Research industry trends

Assessing what others in your industry are doing provides a broader perspective on how best to adapt to the fashionable work environment. Desktop research of competitors and corporations you admire is generally sufficient to grasp the highlights, like how they’re positioning the RTO policy and what tech they’re using to transition.

Just keep in mind that examples are useful only for guiding high-level policy discussions. Differences in culture, workforce composition, customer expectations and market make it not possible to repeat an RTO policy with any success.

Involve representatives from all levels

An RTO policy (slash hybrid work schedule) that works for everyone seems to be built by everyone. Select representatives from each major working group to contribute to the policy to forestall a top-heavy design process.

How this works in practice relies on the organizational goals in focus, in addition to the myriad requirements, limitations and capabilities unique to the organization.

In other words, it will possibly be complicated. 

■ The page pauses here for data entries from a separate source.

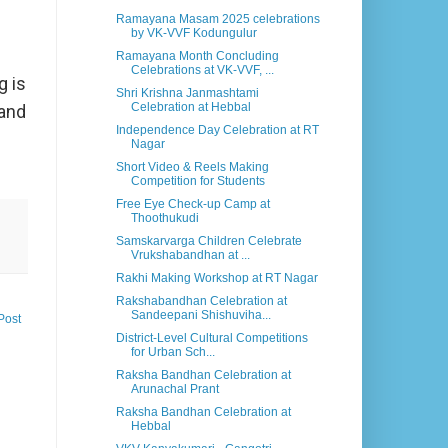
Ramayana Masam 2025 celebrations
by VK-VVF Kodungulur
Ramayana Month Concluding
Celebrations at VK-VVF, ...
g is
Shri Krishna Janmashtami
Celebration at Hebbal
 and
Independence Day Celebration at RT
Nagar
Short Video & Reels Making
Competition for Students
Free Eye Check-up Camp at
Thoothukudi
Samskarvarga Children Celebrate
Vrukshabandhan at ...
Rakhi Making Workshop at RT Nagar
Rakshabandhan Celebration at
Sandeepani Shishuviha...
Post
District-Level Cultural Competitions
for Urban Sch...
Raksha Bandhan Celebration at
Arunachal Prant
Raksha Bandhan Celebration at
Hebbal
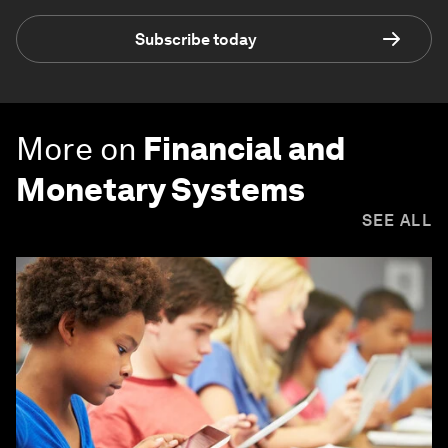
Subscribe today
More on
Financial and
Monetary Systems
SEE ALL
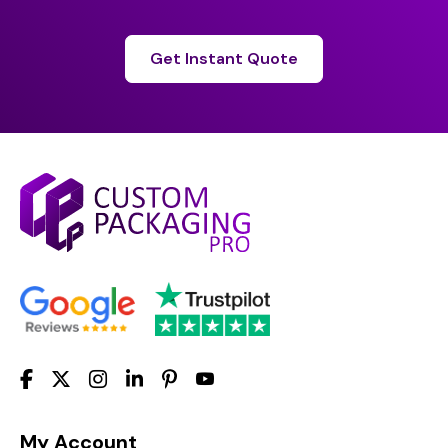
Get Instant Quote
My Account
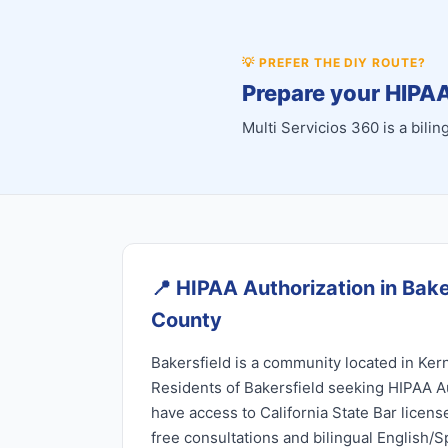
💡
PREFER THE DIY ROUTE?
Prepare your HIPAA
Multi Servicios 360 is a bil
📍
HIPAA Authorization in Bake
County
Bakersfield is a community located in Kern
Residents of Bakersfield seeking HIPAA A
have access to California State Bar licen
free consultations and bilingual English/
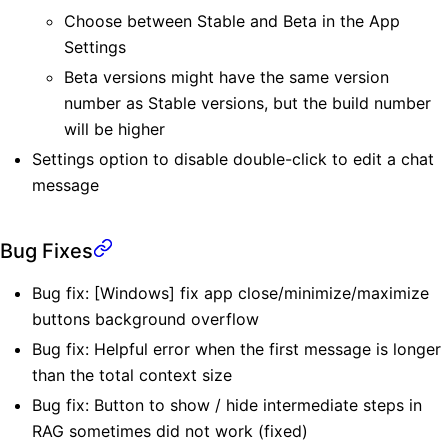
Choose between Stable and Beta in the App
Settings
Beta versions might have the same version
number as Stable versions, but the build number
will be higher
Settings option to disable double-click to edit a chat
message
Bug Fixes
Bug fix: [Windows] fix app close/minimize/maximize
buttons background overflow
Bug fix: Helpful error when the first message is longer
than the total context size
Bug fix: Button to show / hide intermediate steps in
RAG sometimes did not work (fixed)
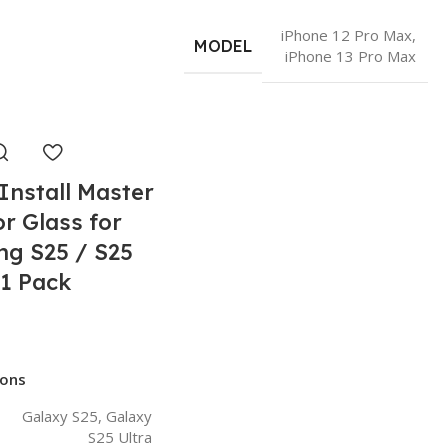
iPhone 12 Pro Max
,
MODEL
iPhone 13 Pro Max
Install Master
r Glass for
g S25 / S25
 1 Pack
Rated 0 out of 5
ions
Galaxy S25
,
Galaxy
S25 Ultra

To enable you to transition to hybrid work seamlessly, we’ve developed a step-by-step guide to designing an RTO policy that works for everybody. The guide includes actionable insights and practical frameworks to guide decision-making at every stage.

Download it for free here when you’re ready to co-create a hybrid work schedule.

Communicate clearly, consistently and concisely

In a 2023 survey, Asana’s Work Innovation Lab learned that 24% of employees didn’t know who created their organization’s hybrid policy. Almost half (43%) couldn’t find the policy on the corporate’s intranet, and 19% couldn’t find it in any respect.

This aligns with McKinsey data from 2021 that showed 40% of organizations hadn’t communicated a post-pandemic plan in any respect and 28% only vaguely.

In our latest article about RTO within the media, we glance into why corporations like Apple, Zoom and Amazon copped backlash after announcing hybrid policies. 

As a teaser, their fault was a failure to speak the aim, plan and impact, and involve employees in decision-making.

Measure success – and be open to suggestion

RTO policies are hard to get right the primary time. But with good data, people-first management and clear communication, the policy can adapt and improve.

It’s no surprise that roughly the identical proportion of corporations are leaning into hybrid work and using productivity analytics tools. Hybrid work schedules can’t achieve success without close oversight and transparent data.

50-75% 60-78%
of corporations are leaning into hybrid work. of corporations use productivity analytics tools.
Coincidence? It could’t be.

Productivity analytics isn’t just helpful for maintaining a tally of performance. It’s essential for bridging the chasm between worker and employer expectations and stopping miscommunication in distant work environments.

Greater than anything, reliable productivity analytics provides a transparent answer to the inevitable criticism that comes from each side with RTO policies. 

Turn RTO policy pains into hybrid work success stories

Returning to the office after years of working remotely or flexibly is a shock. Organizations that rush the transition, impose harsh penalties on non-attendance, or fail to read the temperature of the room will see a few of their best people walk.

While surveys and managers’ experience offer guidance to beat return-to-office resistance, productivity analytics provides the business case, evidence and progress data. 

Bottom line? If you should know your hybrid work policy is working, you must know the way, where and when people are working.